YOUR OBJECTIVE: Every entry must be repeated exactly. Exclude all pictures.

[[ SUPPLIED ENTRIES open ]]

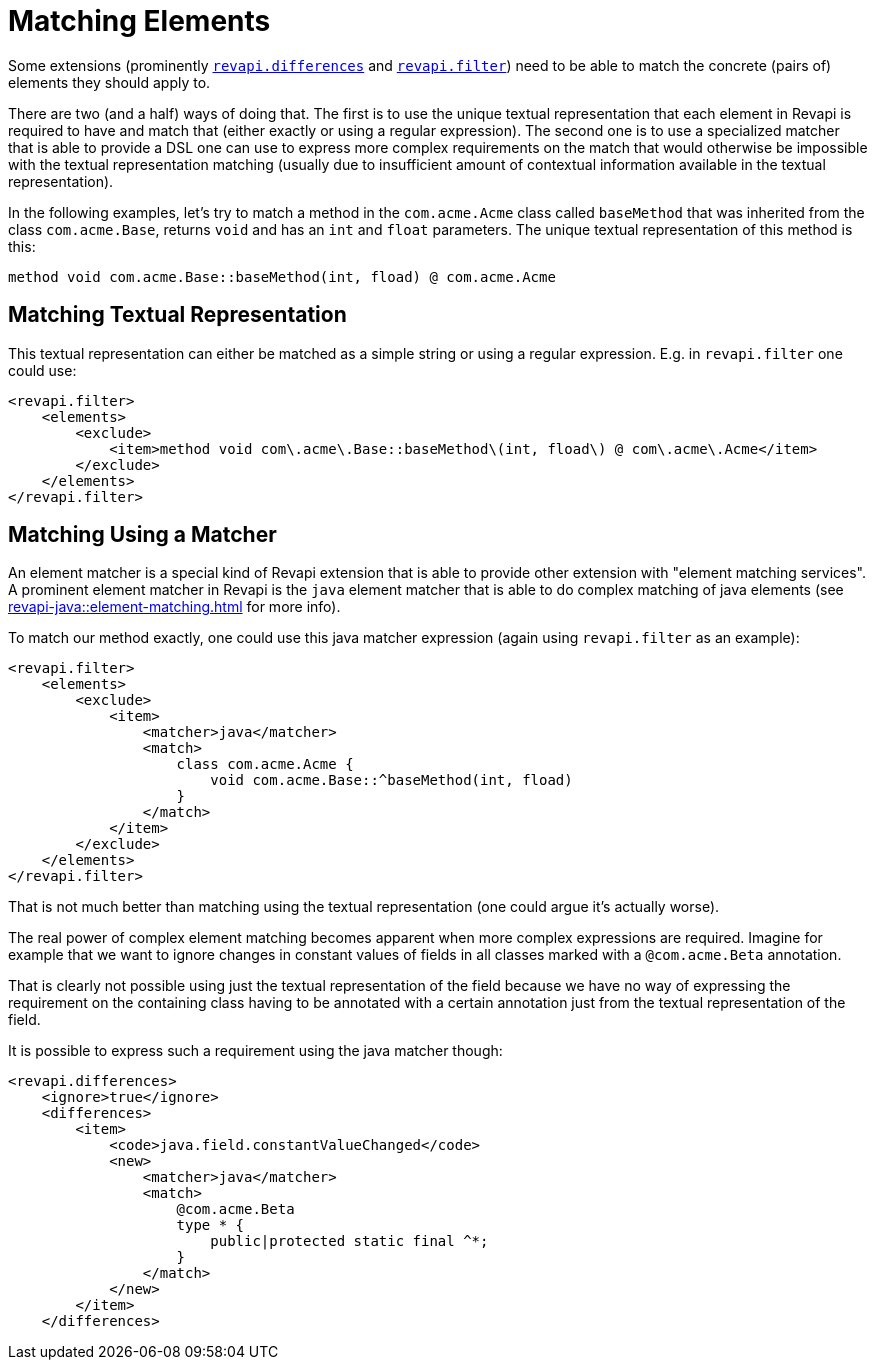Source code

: = Matching Elements

Some extensions (prominently xref:differences.adoc[`revapi.differences`] and xref:filter.adoc[`revapi.filter`])
need to be able to match the concrete (pairs of) elements they should apply to.

There are two (and a half) ways of doing that. The first is to use the unique textual representation that each element
in Revapi is required to have and match that (either exactly or using a regular expression). The second one is to use
a specialized matcher that is able to provide a DSL one can use to express more complex requirements on the match that
would otherwise be impossible with the textual representation matching (usually due to insufficient amount of contextual
information available in the textual representation).

In the following examples, let's try to match a method in the `com.acme.Acme` class called `baseMethod` that was
inherited from the class `com.acme.Base`, returns `void` and has an `int` and `float` parameters. The unique
textual representation of this method is this:

```
method void com.acme.Base::baseMethod(int, fload) @ com.acme.Acme
```

== Matching Textual Representation

This textual representation can either be matched as a simple string or using a regular expression. E.g. in
`revapi.filter` one could use:

```xml
<revapi.filter>
    <elements>
        <exclude>
            <item>method void com\.acme\.Base::baseMethod\(int, fload\) @ com\.acme\.Acme</item>
        </exclude>
    </elements>
</revapi.filter>
```

== Matching Using a Matcher

An element matcher is a special kind of Revapi extension that is able to provide other extension with "element matching
services". A prominent element matcher in Revapi is the `java` element matcher that is able to do complex matching
of java elements (see xref:revapi-java::element-matching.adoc[] for more info).

To match our method exactly, one could use this java matcher expression (again using `revapi.filter` as an example):

```xml
<revapi.filter>
    <elements>
        <exclude>
            <item>
                <matcher>java</matcher>
                <match>
                    class com.acme.Acme {
                        void com.acme.Base::^baseMethod(int, fload)
                    }
                </match>
            </item>
        </exclude>
    </elements>
</revapi.filter>
```

That is not much better than matching using the textual representation (one could argue it's actually worse).

The real power of complex element matching becomes apparent when more complex expressions are required. Imagine for
example that we want to ignore changes in constant values of fields in all classes marked with a `@com.acme.Beta`
annotation.

That is clearly not possible using just the textual representation of the field because we have no way of expressing
the requirement on the containing class having to be annotated with a certain annotation just from the textual
representation of the field.

It is possible to express such a requirement using the java matcher though:

```xml
<revapi.differences>
    <ignore>true</ignore>
    <differences>
        <item>
            <code>java.field.constantValueChanged</code>
            <new>
                <matcher>java</matcher>
                <match>
                    @com.acme.Beta
                    type * {
                        public|protected static final ^*;
                    }
                </match>
            </new>
        </item>
    </differences>
```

[[ SUPPLIED ENTRIES closed ]]

ANSWER:
Source code

: = Matching Elements

Some extensions (prominently xref:differences.adoc[`revapi.differences`] and xref:filter.adoc[`revapi.filter`])
need to be able to match the concrete (pairs of) elements they should apply to.

There are two (and a half) ways of doing that. The first is to use the unique textual representation that each element
in Revapi is required to have and match that (either exactly or using a regular expression). The second one is to use
a specialized matcher that is able to provide a DSL one can use to express more complex requirements on the match that
would otherwise be impossible with the textual representation matching (usually due to insufficient amount of contextual
information available in the textual representation).

In the following examples, let's try to match a method in the `com.acme.Acme` class called `baseMethod` that was
inherited from the class `com.acme.Base`, returns `void` and has an `int` and `float` parameters. The unique
textual representation of this method is this:

```
method void com.acme.Base::baseMethod(int, fload) @ com.acme.Acme
```

== Matching Textual Representation

This textual representation can either be matched as a simple string or using a regular expression. E.g. in
`revapi.filter` one could use:

```xml
<revapi.filter>
    <elements>
        <exclude>
            <item>method void com\.acme\.Base::baseMethod\(int, fload\) @ com\.acme\.Acme</item>
        </exclude>
    </elements>
</revapi.filter>
```

== Matching Using a Matcher

An element matcher is a special kind of Revapi extension that is able to provide other extension with "element matching
services". A prominent element matcher in Revapi is the `java` element matcher that is able to do complex matching
of java elements (see xref:revapi-java::element-matching.adoc[] for more info).

To match our method exactly, one could use this java matcher expression (again using `revapi.filter` as an example):

```xml
<revapi.filter>
    <elements>
        <exclude>
            <item>
                <matcher>java</matcher>
                <match>
                    class com.acme.Acme {
                        void com.acme.Base::^baseMethod(int, fload)
                    }
                </match>
            </item>
        </exclude>
    </elements>
</revapi.filter>
```

That is not much better than matching using the textual representation (one could argue it's actually worse).

The real power of complex element matching becomes apparent when more complex expressions are required. Imagine for
example that we want to ignore changes in constant values of fields in all classes marked with a `@com.acme.Beta`
annotation.

That is clearly not possible using just the textual representation of the field because we have no way of expressing
the requirement on the containing class having to be annotated with a certain annotation just from the textual
representation of the field.

It is possible to express such a requirement using the java matcher though:

```xml
<revapi.differences>
    <ignore>true</ignore>
    <differences>
        <item>
            <code>java.field.constantValueChanged</code>
            <new>
                <matcher>java</matcher>
                <match>
                    @com.acme.Beta
                    type * {
                        public|protected static final ^*;
                    }
                </match>
            </new>
        </item>
    </differences>
```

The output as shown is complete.